The Sales Agreement contains representations, warranties and covenants that are customary for transactions of this type. In addition, the Company has agreed to indemnify Jefferies against certain liabilities, including liabilities under the Securities Act and the Securities Exchange Act of 1934, as amended.


The foregoing description of the Sales Agreement is not complete and is qualified in its entirety by reference to the full text of the Sales Agreement, a copy of which is filed herewith as Exhibit 1.1 to this Current Report on Form 8-K and is incorporated herein by reference.

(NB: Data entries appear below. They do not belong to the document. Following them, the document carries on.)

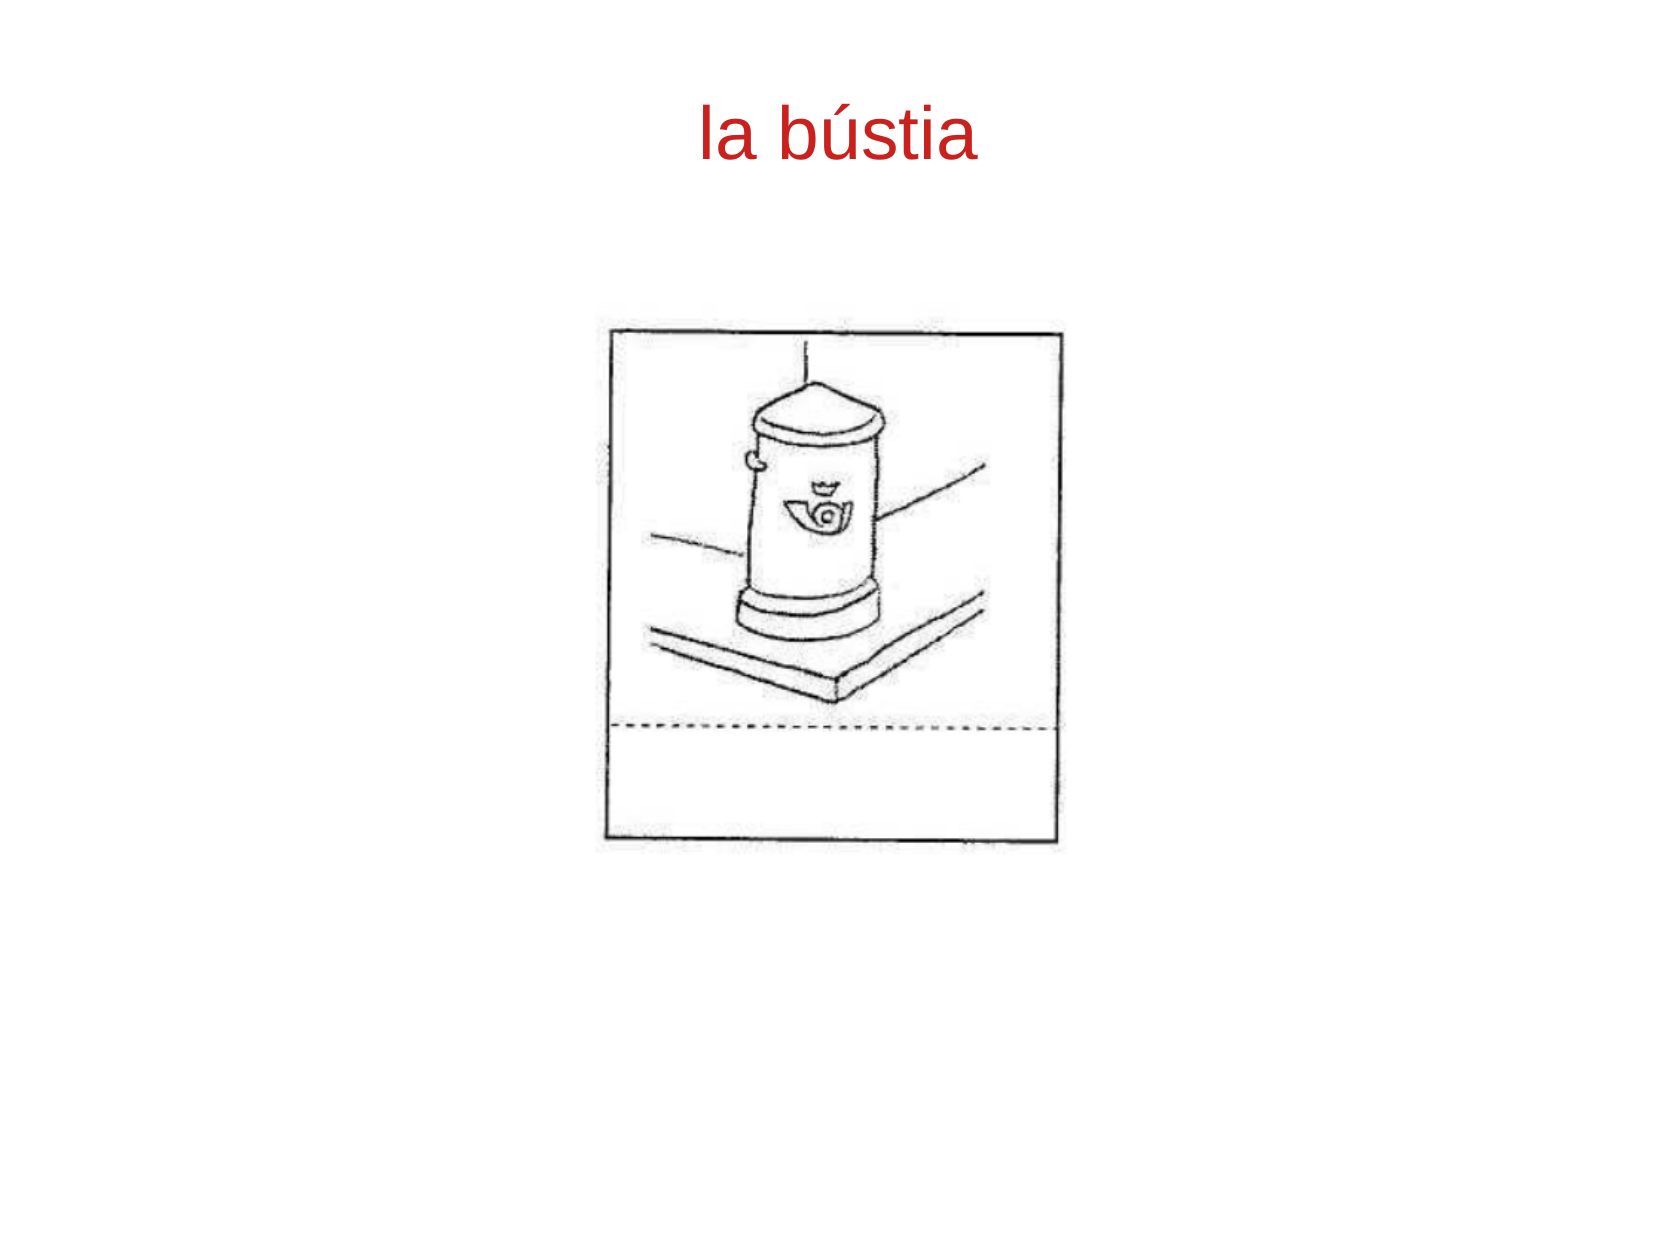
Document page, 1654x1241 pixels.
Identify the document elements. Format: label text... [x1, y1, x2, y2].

text_box la bústia [389, 58, 1288, 201]
picture [581, 291, 1094, 873]
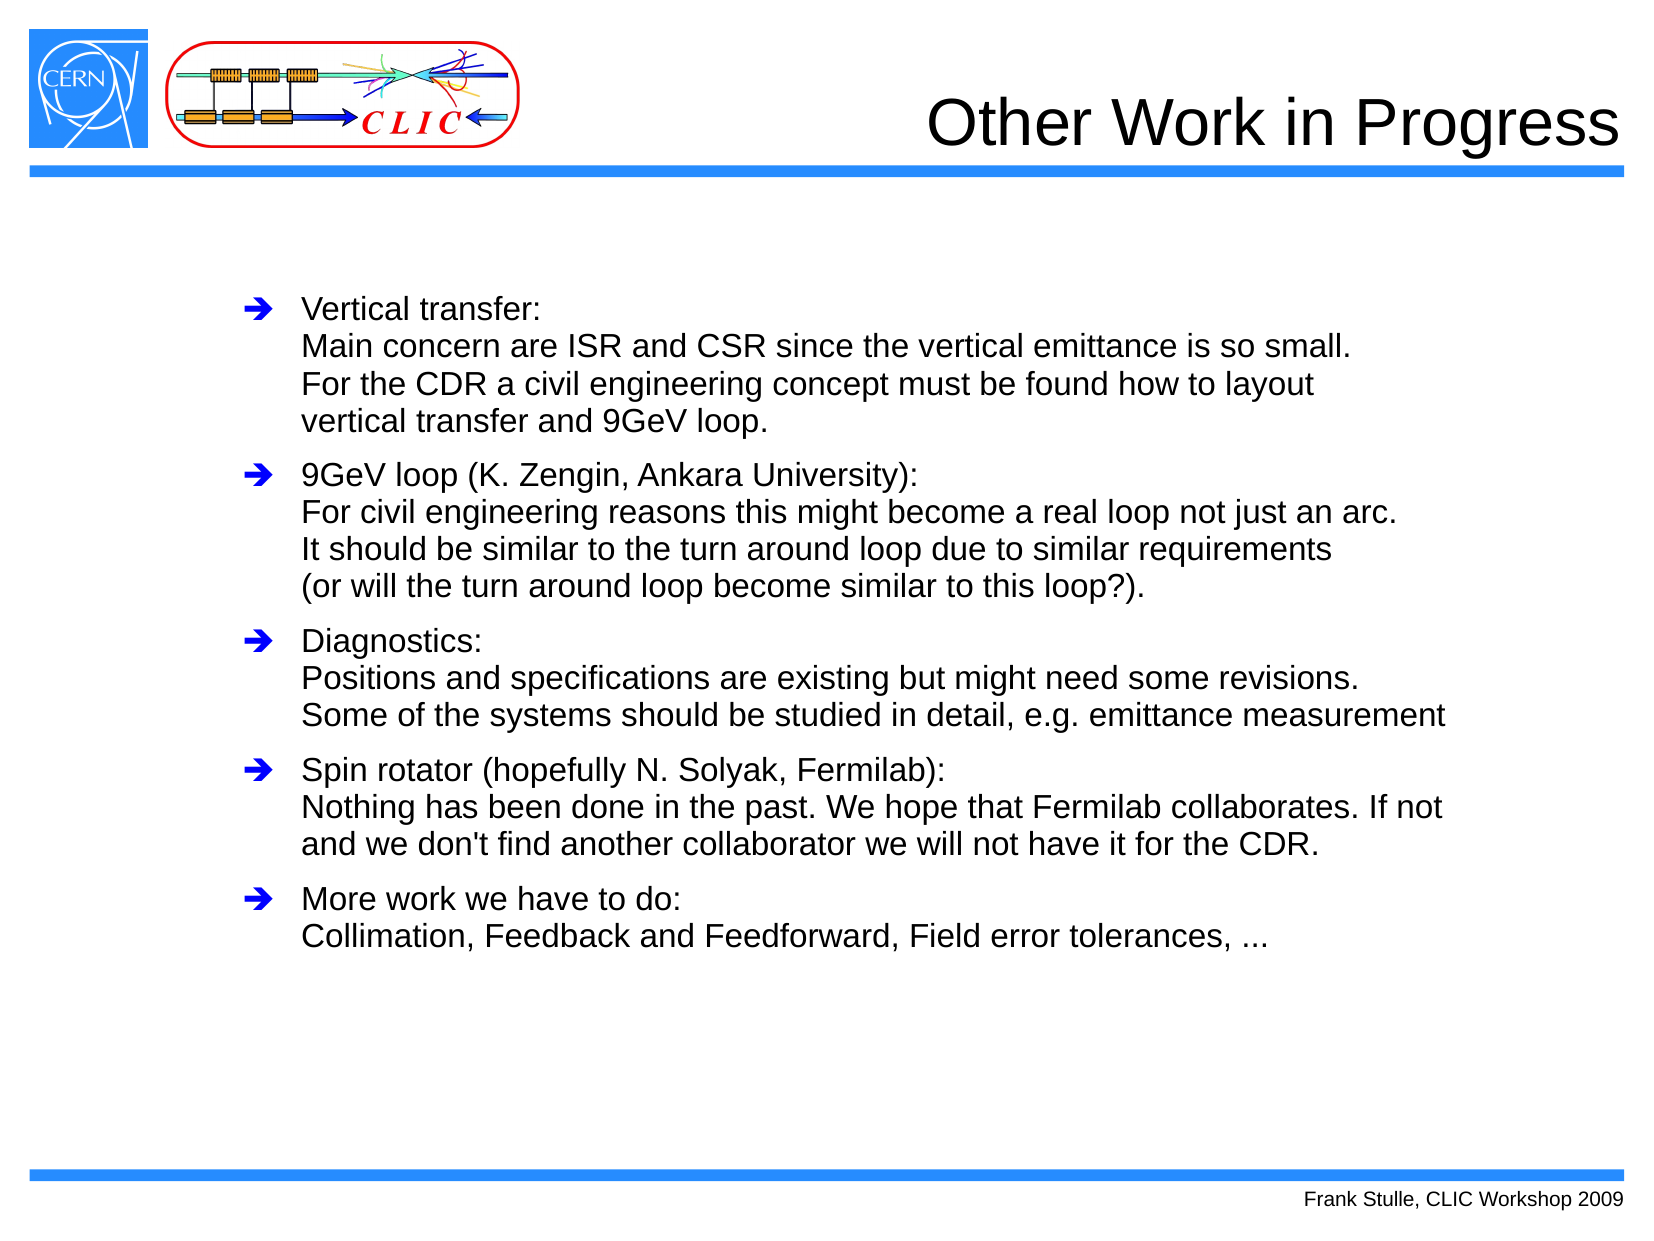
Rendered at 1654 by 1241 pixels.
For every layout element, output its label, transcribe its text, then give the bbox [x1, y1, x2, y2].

title Other Work in Progress [134, 79, 1623, 166]
picture [165, 41, 520, 79]
picture [29, 29, 148, 148]
text_box  Vertical transfer: Main concern are ISR and CSR since the vertical emittance is so small. For the CDR a civil engineering concept must be found how to layout vertical transfer and 9GeV loop.  9GeV loop (K. Zengin, Ankara University): For civil engineering reasons this might become a real loop not just an arc. It should be similar to the turn around loop due to similar requirements (or will the turn around loop become similar to this loop?).  Diagnostics: Positions and specifications are existing but might need some revisions. Some of the systems should be studied in detail, e.g. emittance measurement  Spin rotator (hopefully N. Solyak, Fermilab): Nothing has been done in the past. We hope that Fermilab collaborates. If not and we don't find another collaborator we will not have it for the CDR.  More work we have to do: Collimation, Feedback and Feedforward, Field error tolerances, ... [168, 283, 1463, 976]
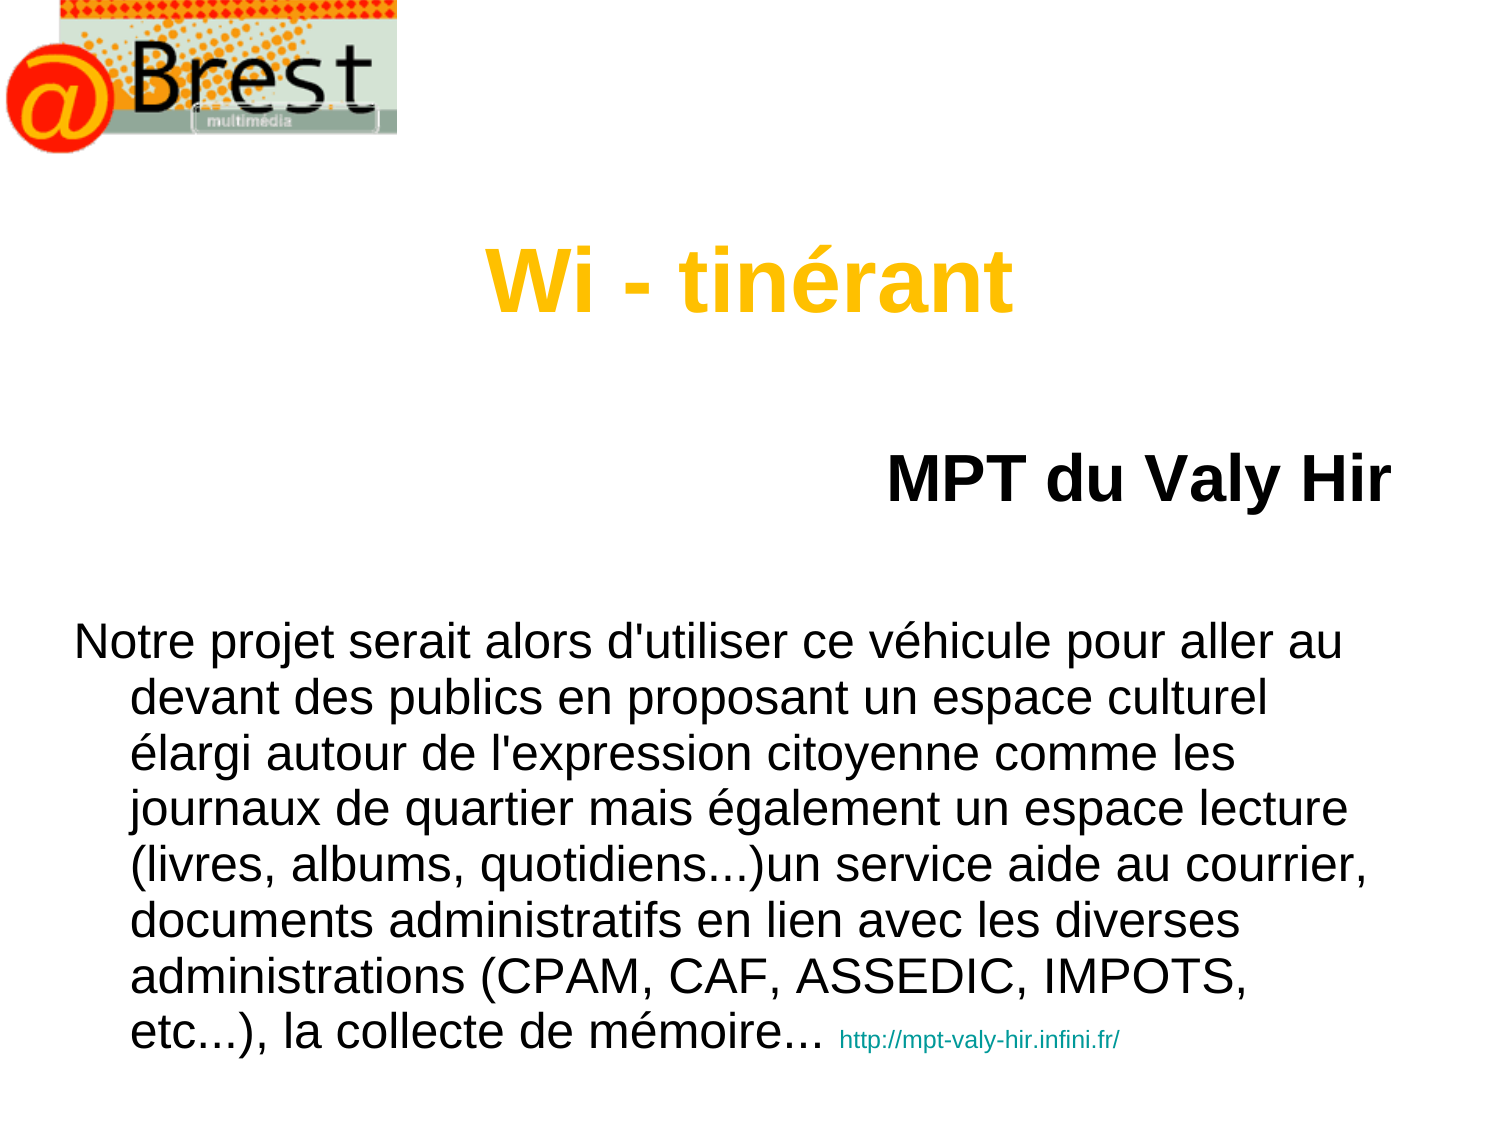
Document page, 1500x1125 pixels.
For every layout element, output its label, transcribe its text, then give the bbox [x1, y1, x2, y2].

picture [0, 0, 397, 157]
list MPT du Valy Hir Notre projet serait alors d'utiliser ce véhicule pour aller au devant des publics en proposant un espace culturel élargi autour de l'expression citoyenne comme les journaux de quartier mais également un espace lecture (livres, albums, quotidiens...)un service aide au courrier, documents administratifs en lien avec les diverses administrations (CPAM, CAF, ASSEDIC, IMPOTS, etc...), la collecte de mémoire... http://mpt-valy-hir.infini.fr/ [58, 433, 1409, 1125]
title Wi - tinérant [0, 187, 1500, 375]
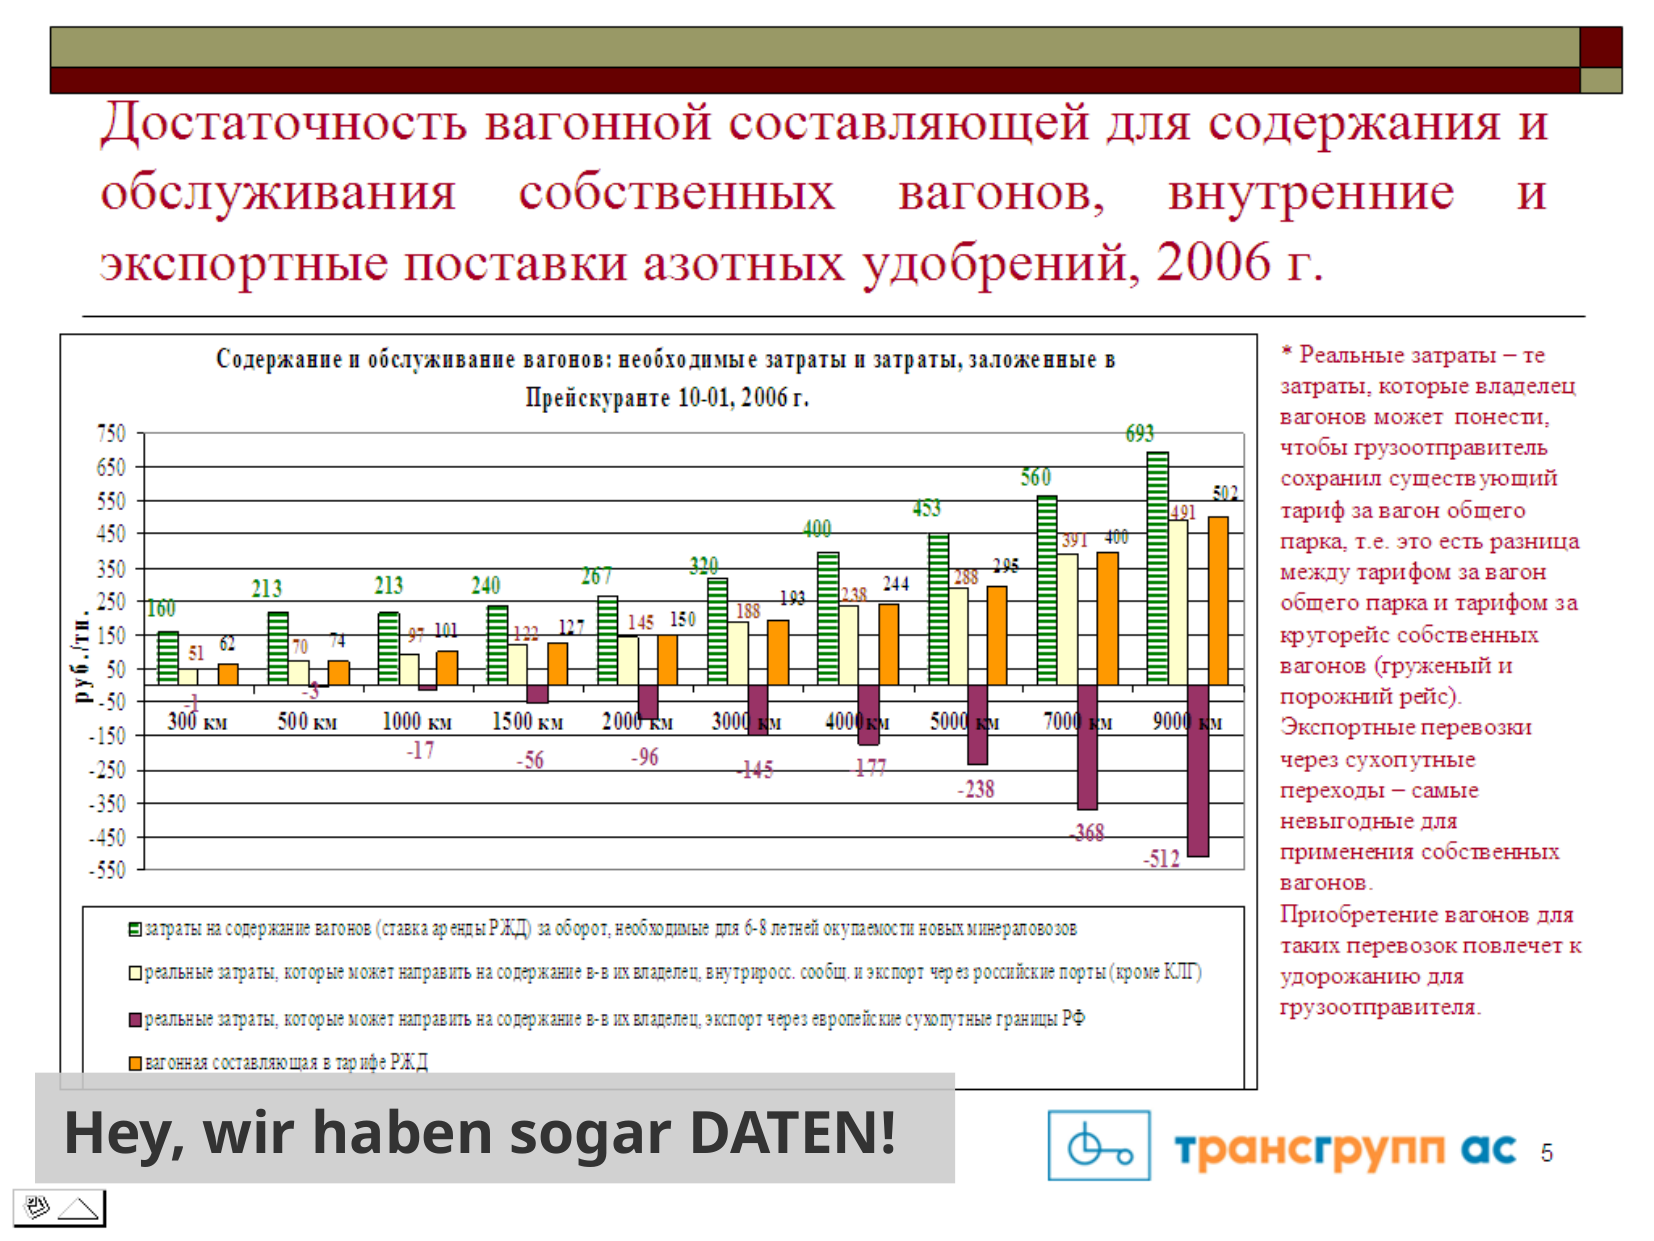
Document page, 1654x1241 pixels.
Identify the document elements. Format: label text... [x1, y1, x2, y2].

text_box Hey, wir haben sogar DATEN! [62, 1090, 920, 1186]
text_box [35, 1072, 956, 1184]
picture [0, 0, 1654, 1241]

The legal opinion of DLA Piper LLP (US) as to the legality of the Common Shares is being filed as Exhibit 5.1 to this Current Report on Form 8-K.


This Current Report on Form 8-K shall not constitute an offer to sell or the solicitation of an offer to buy the securities discussed herein, nor shall there be any offer, solicitation or sale of the securities in any jurisdiction in which such offer, solicitation or sale would be unlawful prior to registration or qualification under the securities laws of any such jurisdiction.


Item 9.01. Financial Statements and Exhibits.


(d) Exhibits.


Exhibit No.   Description
1.1   Open Market Sale Agreement dated February 8, 2021, by and between Iovance Biotherapeutics, Inc. and Jefferies LLC.
5.1   Opinion of DLA Piper LLP (US).
23.1   Consent of DLA Piper LLP (US) (contained in Exhibit 5.1).
104   Cover Page Interactive Data File – the cover page interactive date file does not appear in the Interactive Date File because its XBRL tags are embedded within the Inline XBRL document.







Pursuant to the requirements of the Securities Exchange Act of 1934, the registrant has duly caused this report to be signed on its behalf by the undersigned hereunto duly authorized.